Topical treatment is not recommended due to its low effectiveness. In severe cases, treatment should be given at intensive care units with intravenous Acyclovir infusions at a dose of 5 mg/kg body weight every 8 h for a period of 5–7 days. In recurrent infections, Acyclovir 400 mg 3 times daily for 5 days. In pregnant women with a history of genital HSV infections, Acyclovir 400 mg 2–3 times daily should be implemented from 34–36 week until the end of pregnancy. Introduction of pharmacological prophylaxis in women with frequent recurrences of herpes labialis should be examined to reduce the risk of transmission of the virus to the newborn during the puerperium. Damage to the nipple or appearance of lesions within the mammary gland is an indication to stop breastfeeding [28, 29]. HSV infection in the urogenital area in the perinatal period is an indication for ending pregnancy by caesarean section. It is not recommended to place electrodes on the foetal scalp during delivery. In HIV-positive women with a medical history of genital herpes, 400 mg Acyclovir is recommended three times a day from 32 weeks of pregnancy, especially in women planning to have a vaginal pregnancy.

Handling a newborn [30]

During the first 24–48 h, a newborn conjunctival, oropharyngeal and rectal swab should be taken. In the presence of symptoms manifesting herpes, culture of urine, blood and swabs from alveoli, conjunctiva, oropharynx and anus/stool for virus should be performed. Ophthalmological and neurological consultation. In newborns infected with HSV intravenous Acyclovir 60 mg/kg daily; if HSV infection is limited to the skin, eyes and mouth, treatment for 14 days is recommended, and in case of the disseminated form or central nervous system involvement, continuation of treatment should be extended to 21 days. Monitoring of newborns for 4–6 weeks.

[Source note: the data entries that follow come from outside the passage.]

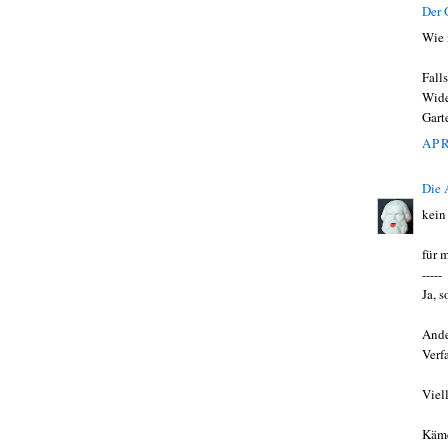
Der 
Wie 
Fall
Wide
Gart
APR
Die
kein
für 
-----
Ja, 
Ande
Verf
Viell
Käme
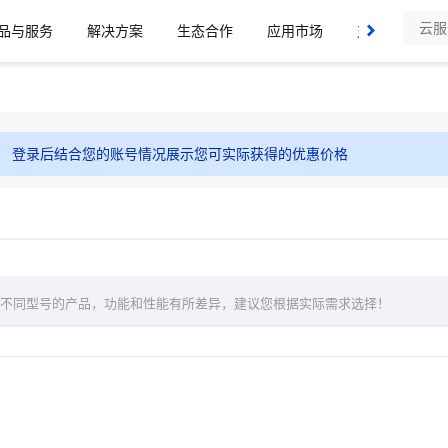
品与服务
解决方案
生态合作
应用市场
支持与服务
登录后结合您的账号情况展示您可实际获得的优惠价格
不同型号的产品，功能和性能有所差异，建议您根据实际需求选择！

– Detailed medical history in women with suspected genital herpes infection.
– Observation for occurrence of vesicular lesions and erosions on the erythematous basis within the genitourinary area.
– Palpation of adjacent lymph nodes.
– Observation for repetitive dysuric ailments and presence of skin lesions with simultaneous observation of systemic symptoms, i.e. increased body temperature, general malaise or muscle pain.
– Patient’s education:
Oral, vaginal or anal sex with a person infected with HSV can be the portal of entry for genital herpes infection,
The occurrence of a full-blown infection can be a reason for spreading the infection to a partner and other body surfaces,
The most effective prevention of genital herpes infection in the event of clinical symptoms is sexual abstinence, especially in women in the third trimester of pregnancy,
Condoms reduce the risk but do not completely prevent infection itself.

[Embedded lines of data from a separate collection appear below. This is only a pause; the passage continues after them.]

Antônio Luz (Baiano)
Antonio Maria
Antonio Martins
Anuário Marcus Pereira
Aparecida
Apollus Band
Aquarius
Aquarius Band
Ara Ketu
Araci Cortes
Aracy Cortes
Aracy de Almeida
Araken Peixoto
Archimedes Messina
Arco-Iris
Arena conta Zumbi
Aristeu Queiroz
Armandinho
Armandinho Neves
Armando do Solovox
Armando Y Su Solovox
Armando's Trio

Despite epidemiological studies, the incidence of genital herpes has not been fully understood, probably due to the lack of harmonization of disease reporting systems in many countries, and to difficulties in diagnosis and treatment. However, it is crucial to popularize counselling in the field of ways of HSV spreading, transmission and prevention, especially among pregnant women.

Conflict of interest

The authors declare no conflict of interest.